**Try it:**
Pictures excluded, please transcribe exactly the lines from the one with "Funzionamento riflessivo" through the end of the records below, and nothing more.

BEGIN Data excerpts

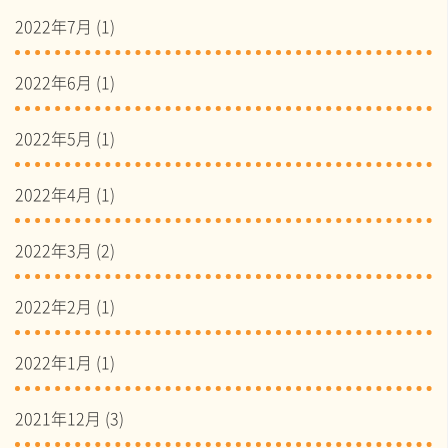
2022年7月
(1)
2022年6月
(1)
2022年5月
(1)
2022年4月
(1)
2022年3月
(2)
2022年2月
(1)
2022年1月
(1)
2021年12月
(3)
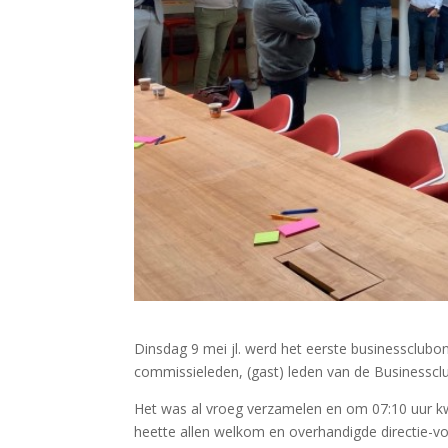
Dinsdag 9 mei jl. werd het eerste businessclubo
commissieleden, (gast) leden van de Businessclu
Het was al vroeg verzamelen en om 07:10 uur kw
heette allen welkom en overhandigde directie-v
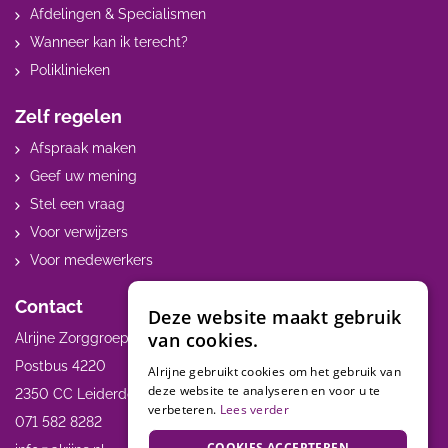
Afdelingen & Specialismen
Wanneer kan ik terecht?
Poliklinieken
Zelf regelen
Afspraak maken
Geef uw mening
Stel een vraag
Voor verwijzers
Voor medewerkers
Contact
Deze website maakt gebruik
van cookies.
Alrijne Zorggroep
Postbus 4220
Alrijne gebruikt cookies om het gebruik van
deze website te analyseren en voor u te
2350 CC Leiderdorp
verbeteren.
Lees verder
071 582 8282
COOKIES ACCEPTEREN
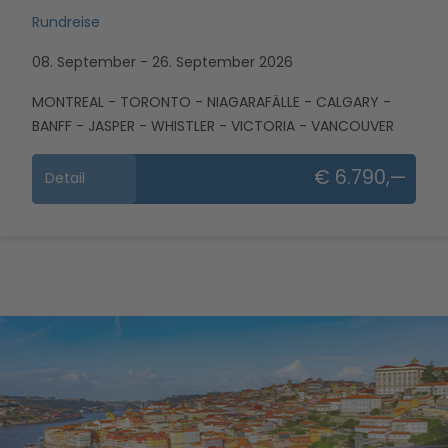
Rundreise
08. September - 26. September 2026
MONTREAL - TORONTO - NIAGARAFÄLLE - CALGARY -
BANFF - JASPER - WHISTLER - VICTORIA - VANCOUVER
€ 6.790,—
Detail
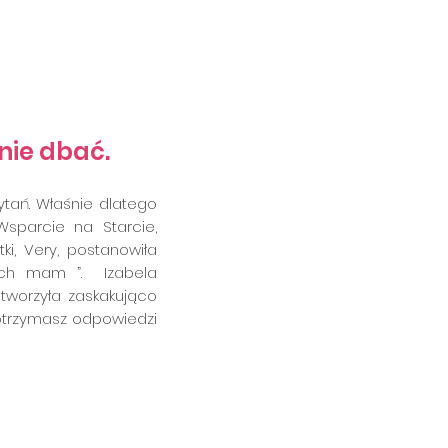
ała, jak o nie dbać od
 nie dbać.
ytań. Właśnie dlatego
Wsparcie na Starcie,
ki, Very, postanowiła
 ich mam ”. Izabela
stworzyła zaskakująco
 otrzymasz odpowiedzi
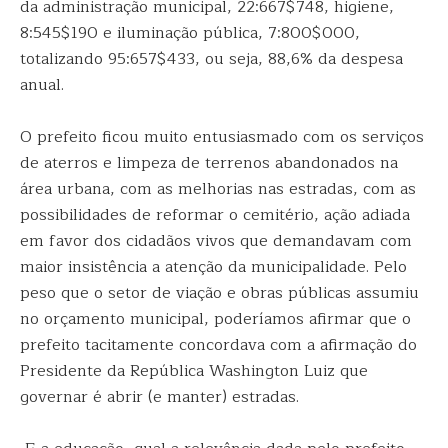
da administração municipal, 22:667$748, higiene,
8:545$190 e iluminação pública, 7:800$000,
totalizando 95:657$433, ou seja, 88,6% da despesa
anual.
O prefeito ficou muito entusiasmado com os serviços
de aterros e limpeza de terrenos abandonados na
área urbana, com as melhorias nas estradas, com as
possibilidades de reformar o cemitério, ação adiada
em favor dos cidadãos vivos que demandavam com
maior insistência a atenção da municipalidade. Pelo
peso que o setor de viação e obras públicas assumiu
no orçamento municipal, poderíamos afirmar que o
prefeito tacitamente concordava com a afirmação do
Presidente da República Washington Luiz que
governar é abrir (e manter) estradas.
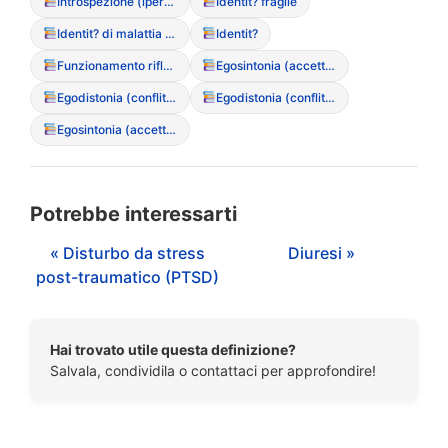
Introspezione (iper-introspezione)
Identit? fragile
Identit? di malattia (sentirsi “il disturbo”)
Identit?
Funzionamento riflessivo
Egosintonia (accettazione del sintomo come parte di s?)
Egodistonia (conflitto con i propri sintomi)
Egodistonia (conflitto con i propri sintomi)
Egosintonia (accettazione del sintomo come parte di s?)
Potrebbe interessarti
« Disturbo da stress
Diuresi »
post-traumatico (PTSD)
Hai trovato utile questa definizione?
Salvala, condividila o contattaci per approfondire!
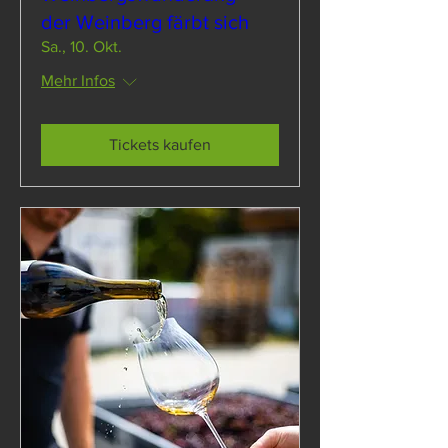
der Weinberg färbt sich
Sa., 10. Okt.
Mehr Infos
Tickets kaufen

END Data excerpts

**Exercise output:**
Funzionamento riflessivo
Egosintonia (accettazione del sintomo come parte di s?)
Egodistonia (conflitto con i propri sintomi)
Egodistonia (conflitto con i propri sintomi)
Egosintonia (accettazione del sintomo come parte di s?)
Potrebbe interessarti
« Disturbo da stress
Diuresi »
post-traumatico (PTSD)
Hai trovato utile questa definizione?
Salvala, condividila o contattaci per approfondire!
der Weinberg färbt sich
Sa., 10. Okt.
Mehr Infos
Tickets kaufen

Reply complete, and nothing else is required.